Programming the statistical procedures from SAS

proc LOGISTIC - detecting quasi-complete separation

Occasional Contributor TD
Occasional Contributor
Posts: 13

proc LOGISTIC - detecting quasi-complete separation

I have a macro which is used to do produce a number of Odds ratios for different datasets/subsets etc.. However, some comparisons produce warnings in the SAS log that I want to get rid of properly. The warning I refer is:

WARNING: There is possibly a quasi-complete separation of data points. The maximum likelihood estimate may not exist.

I can't change the model or anything proc logistic. The requirement is to not perform logistic analysis for such data. Is there a way in SAS I could reliably check data if proc logistic will through this warning or not (without producing errors or warnings in the log?). My theoretical solution is a little bit complicated (produce temp dataset to feed into proc logistic, run another SAS session (child process) with %sysexec that will only do proc logistic and check the log/lst/RC for abnormalities after child process finished running). So, I'd like to hear simpler/better approach to this problem.

p.s. NOWARN options is not a solution, because I need to see warnings for other cases and to skip data for logistic regression.

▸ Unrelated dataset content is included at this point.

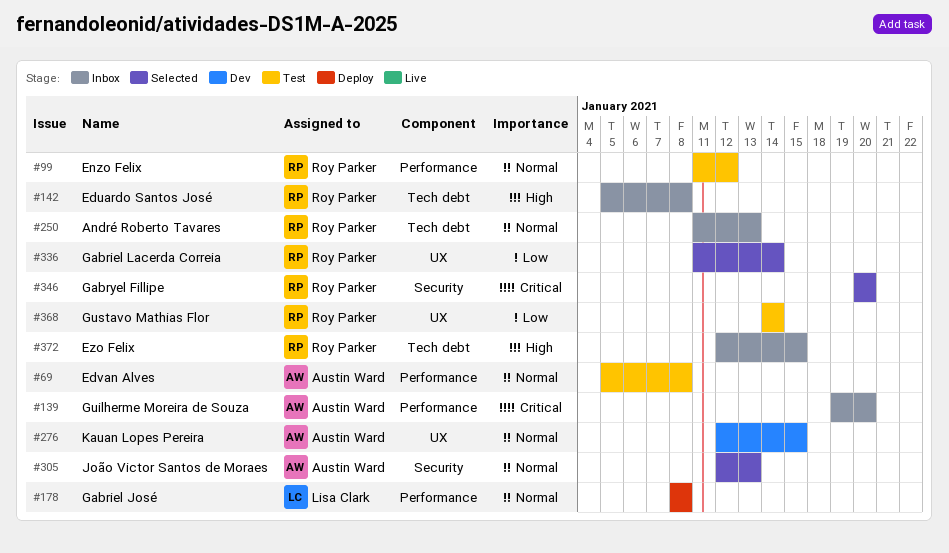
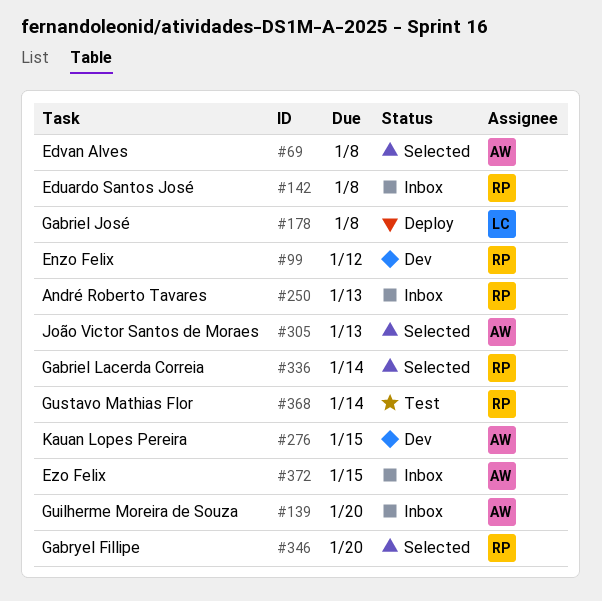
#69, status: Test -> Selected
#99, status: Test -> Dev
#372, owner: Roy Parker -> Austin Ward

Thanks and happy around exp(7.6078780732785....) !

Kind regards,


Super User
Posts: 11,822

Re: proc LOGISTIC - detecting quasi-complete separation

Is it practical to use the Firth option with your data?

Respected Advisor
Posts: 2,655

Re: proc LOGISTIC - detecting quasi-complete separation

I like the Firth penalized ML method, but if that is not available due to prior decisions, I would try something like:

proc means data=yourdata nway noprint;

class iv1--iv<how many independent variables you have>

var dependent;

output out=datachek sum=sum;


I would then look at any situations where the sum was zero for one of the combinations of the independent variables.  By including appropriate ID variables, you could then exclude these cases from the dataset.  This assumes that the quasi-separability arises from categorical predictors which have only zeroes (or ones, but it is easier to find the zeroes) for some combination of the predictors.